▶ **What is being asked**: An exact reproduction of the records is required. Images must be left out.

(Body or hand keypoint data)

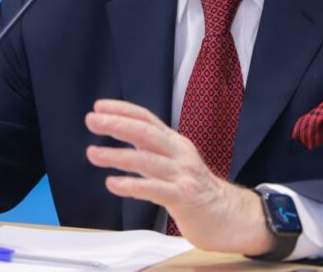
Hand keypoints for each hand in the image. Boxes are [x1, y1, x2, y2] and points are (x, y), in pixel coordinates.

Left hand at [85, 99, 272, 254]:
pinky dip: (132, 185)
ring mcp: (183, 175)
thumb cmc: (196, 191)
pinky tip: (113, 183)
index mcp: (175, 143)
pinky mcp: (185, 198)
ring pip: (147, 160)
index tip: (99, 106)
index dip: (123, 110)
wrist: (229, 216)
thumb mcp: (174, 163)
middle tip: (92, 120)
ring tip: (93, 153)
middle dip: (117, 124)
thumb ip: (150, 151)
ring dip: (117, 155)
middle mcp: (180, 154)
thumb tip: (122, 135)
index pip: (147, 119)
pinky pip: (155, 189)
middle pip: (146, 133)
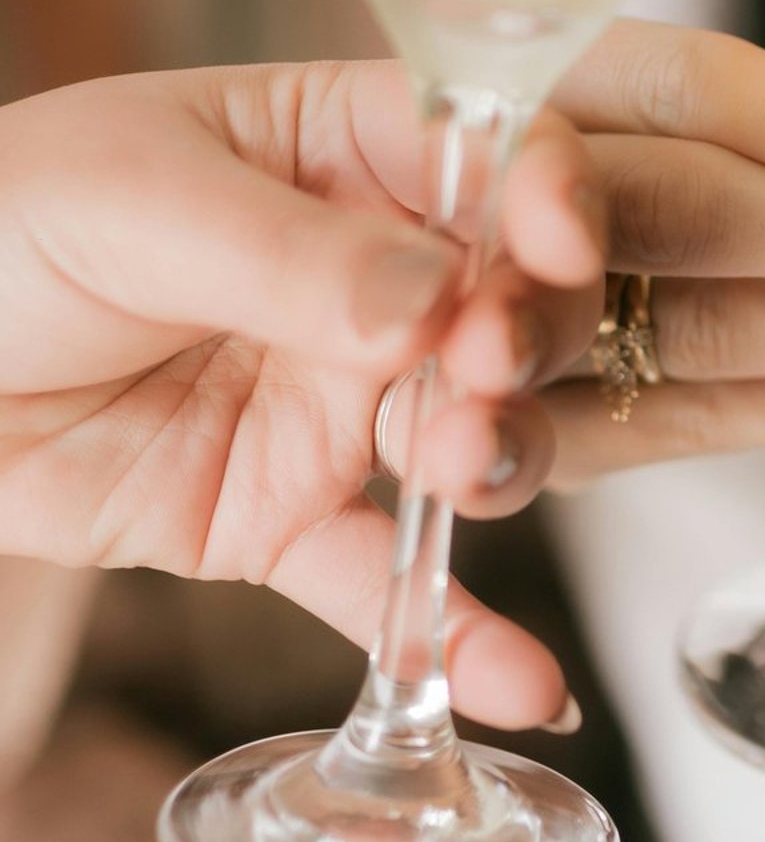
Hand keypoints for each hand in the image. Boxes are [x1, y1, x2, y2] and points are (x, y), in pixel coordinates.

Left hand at [0, 61, 603, 724]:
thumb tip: (432, 298)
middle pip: (511, 305)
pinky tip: (521, 689)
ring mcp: (335, 404)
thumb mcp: (131, 204)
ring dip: (498, 460)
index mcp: (339, 153)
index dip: (546, 195)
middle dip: (524, 339)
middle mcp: (369, 279)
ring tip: (464, 472)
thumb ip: (287, 254)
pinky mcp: (285, 519)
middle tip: (482, 368)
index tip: (555, 245)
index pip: (491, 156)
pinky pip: (383, 583)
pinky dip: (450, 638)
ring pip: (471, 441)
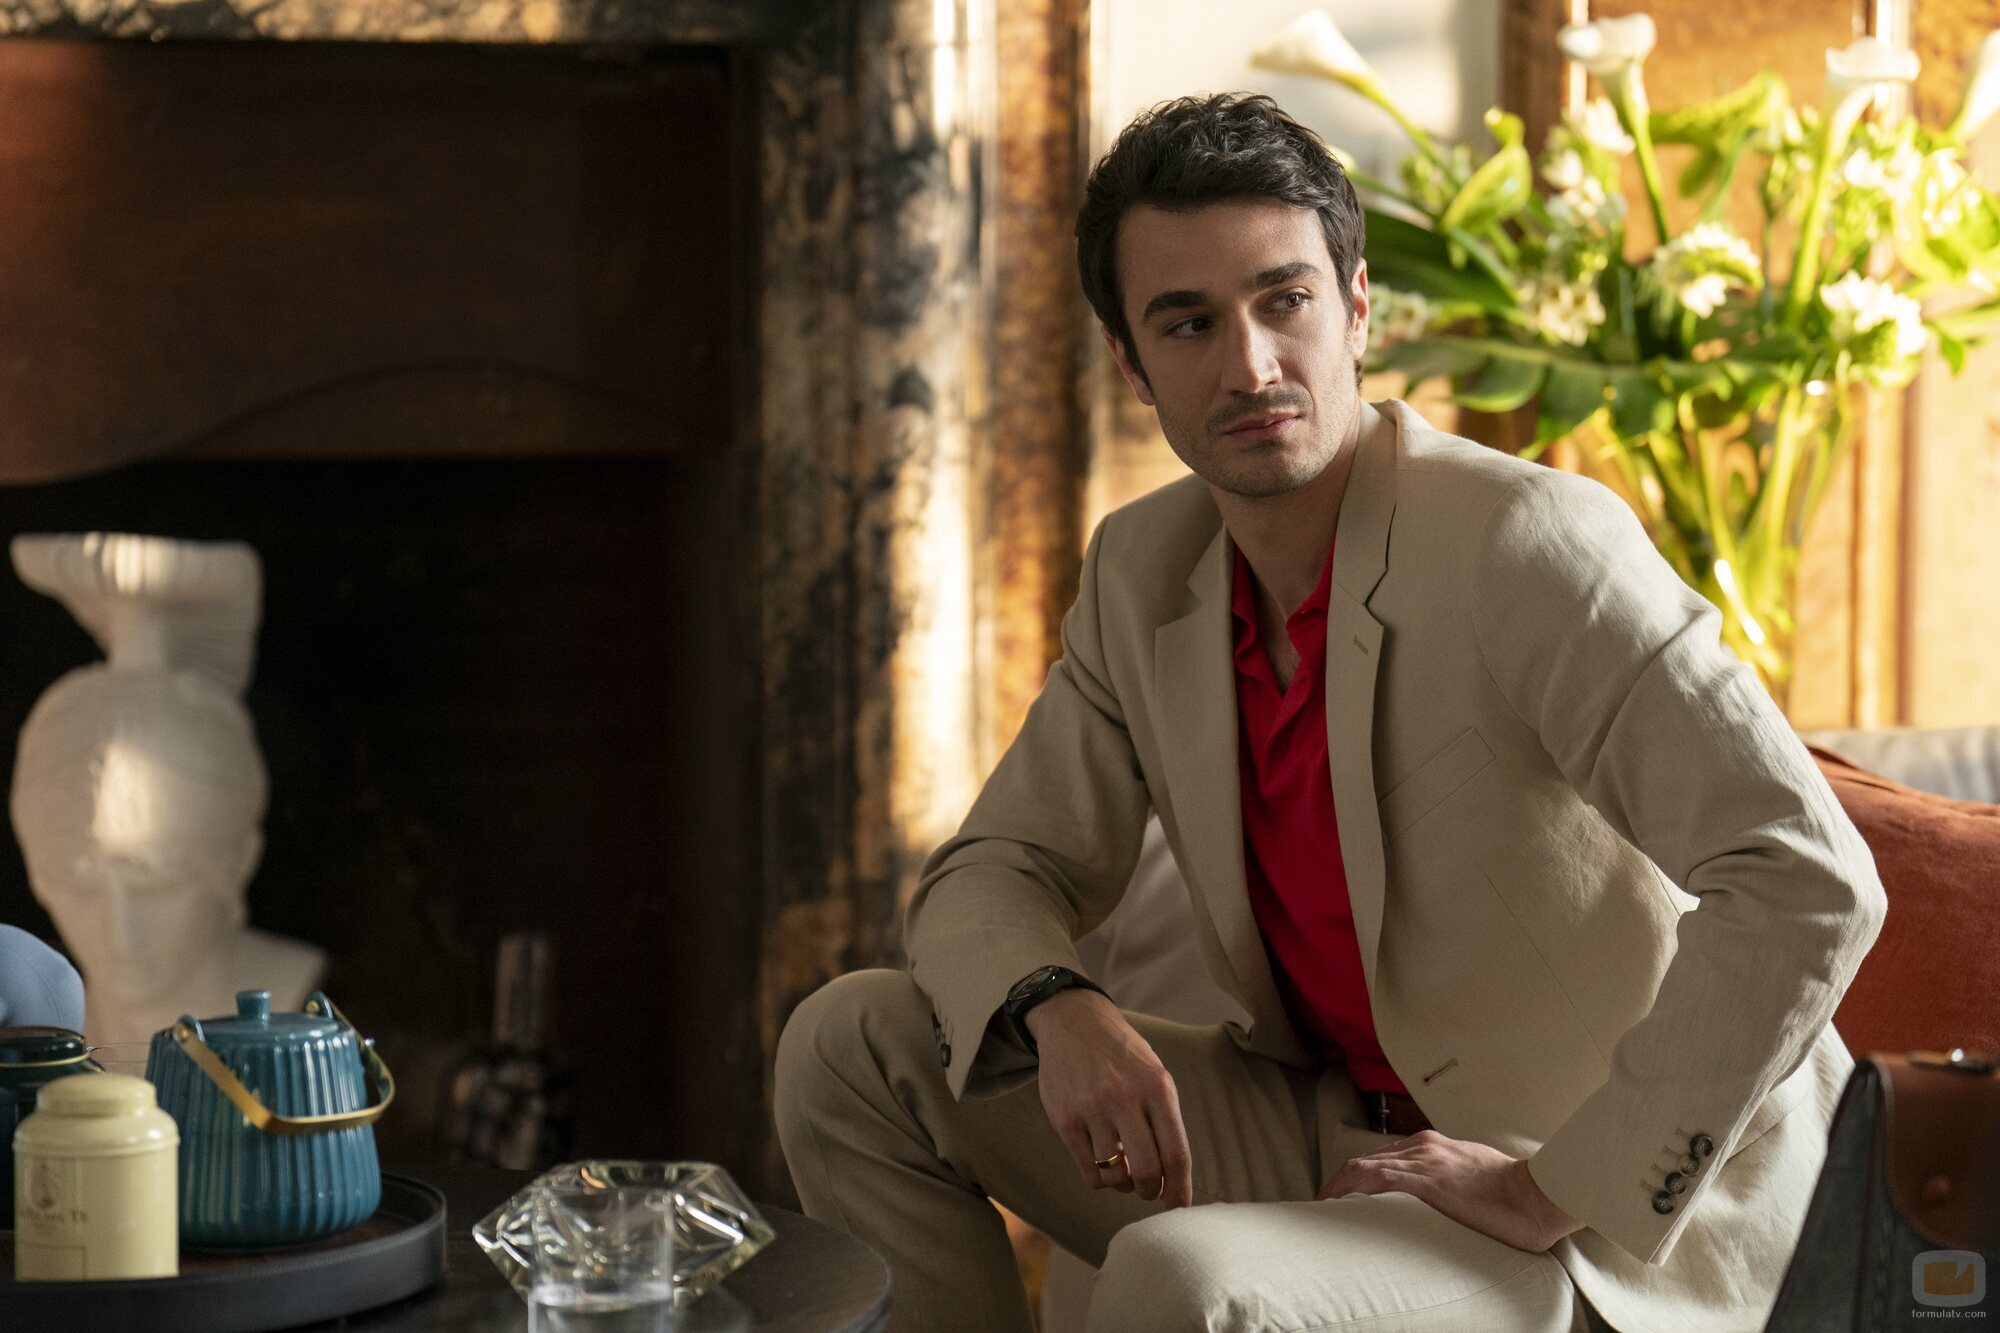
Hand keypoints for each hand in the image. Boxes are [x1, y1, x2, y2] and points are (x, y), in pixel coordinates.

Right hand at [1025, 987, 1193, 1208]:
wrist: (1073, 1022)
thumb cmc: (1122, 1054)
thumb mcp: (1154, 1074)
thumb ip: (1164, 1118)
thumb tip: (1170, 1174)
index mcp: (1157, 1088)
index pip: (1176, 1153)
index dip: (1180, 1188)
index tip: (1178, 1206)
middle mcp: (1125, 1098)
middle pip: (1147, 1170)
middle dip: (1152, 1191)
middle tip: (1150, 1191)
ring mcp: (1092, 1109)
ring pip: (1114, 1175)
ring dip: (1124, 1185)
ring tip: (1124, 1174)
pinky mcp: (1064, 1119)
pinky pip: (1088, 1171)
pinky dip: (1099, 1179)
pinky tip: (1102, 1167)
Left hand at [1318, 1129, 1581, 1252]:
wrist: (1538, 1194)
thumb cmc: (1518, 1194)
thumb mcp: (1480, 1178)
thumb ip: (1458, 1182)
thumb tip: (1451, 1203)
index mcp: (1436, 1146)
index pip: (1383, 1157)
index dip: (1357, 1176)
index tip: (1344, 1196)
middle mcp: (1424, 1147)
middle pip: (1365, 1159)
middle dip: (1339, 1182)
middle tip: (1324, 1208)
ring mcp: (1424, 1160)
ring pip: (1362, 1166)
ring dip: (1336, 1187)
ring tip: (1322, 1211)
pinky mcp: (1426, 1179)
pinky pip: (1374, 1178)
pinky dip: (1349, 1189)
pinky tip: (1336, 1204)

▶ **Task output**:
Hand keypoints for each hand in the image. Boxes are [x1, y1, x2, y2] and points are (x, y), in pixel coordinates.

Left hand at [85, 99, 272, 254]:
pinky dip: (132, 185)
ring mcp: (183, 175)
thumb cmc: (196, 191)
pinky tip: (113, 183)
index mcp: (175, 143)
pinky mcp: (185, 198)
ring pip: (147, 160)
index tip: (99, 106)
index dip: (123, 110)
wrist: (229, 216)
thumb mcp: (174, 163)
middle tip: (92, 120)
ring tip: (93, 153)
middle dip: (117, 124)
thumb ip: (150, 151)
ring dip: (117, 155)
middle mcp: (180, 154)
thumb tip: (122, 135)
index pip: (147, 119)
pinky pip: (155, 189)
middle pip: (146, 133)
Hand keypoints for each hand in the image. Boxes are [x1, y1, x2, y2] and points are (x, y), in pixel coordinates.

Left hand at [0, 61, 603, 724]:
thumb tip: (432, 298)
middle pip: (511, 305)
pinky tip: (521, 689)
ring mcp: (335, 404)
thumb mcp: (131, 204)
ring dip: (498, 460)
index mcp: (339, 153)
index dip: (546, 195)
middle dip: (524, 339)
middle mcp: (369, 279)
ring tip: (464, 472)
thumb ip: (287, 254)
pinky mcp: (285, 519)
middle tip: (482, 368)
index tip: (555, 245)
index pip: (491, 156)
pinky pip: (383, 583)
pinky dip: (450, 638)
ring pip: (471, 441)
Hand keypoints for each hand in the image. Boxes are [x1, y1, x2, y2] and points are (x, y), in pixel coordinates.

Right hand at [1025, 987, 1193, 1208]:
wrist: (1073, 1022)
thumb cmc: (1122, 1054)
thumb mcp: (1154, 1074)
thumb ip: (1164, 1118)
thumb tip: (1170, 1174)
index mcp: (1157, 1088)
index pip: (1176, 1153)
index dip: (1180, 1188)
index tip: (1178, 1206)
middle mcp: (1125, 1098)
middle pip: (1147, 1170)
middle dip: (1152, 1191)
middle tip: (1150, 1191)
ring mcp: (1092, 1109)
ring pip: (1114, 1175)
ring dip: (1124, 1185)
ring tip: (1124, 1174)
pinky mcp: (1064, 1119)
pinky pip: (1088, 1171)
pinky dip: (1099, 1179)
pinky tip: (1102, 1167)
Left hand at [1318, 1129, 1581, 1252]:
wrist: (1538, 1194)
thumb cmc: (1518, 1194)
thumb mcp: (1480, 1178)
thumb ip: (1458, 1182)
thumb tip: (1451, 1203)
index mcp: (1436, 1146)
index pip: (1383, 1157)
index dip: (1357, 1176)
index tip: (1344, 1196)
middle mcp: (1424, 1147)
middle pip: (1365, 1159)
middle dip: (1339, 1182)
middle tip: (1324, 1208)
ring mcp: (1424, 1160)
ring pip: (1362, 1166)
ring dip: (1336, 1187)
ring tip: (1322, 1211)
pinky mcp: (1426, 1179)
pinky pip: (1374, 1178)
pinky dip: (1349, 1189)
pinky tip: (1336, 1204)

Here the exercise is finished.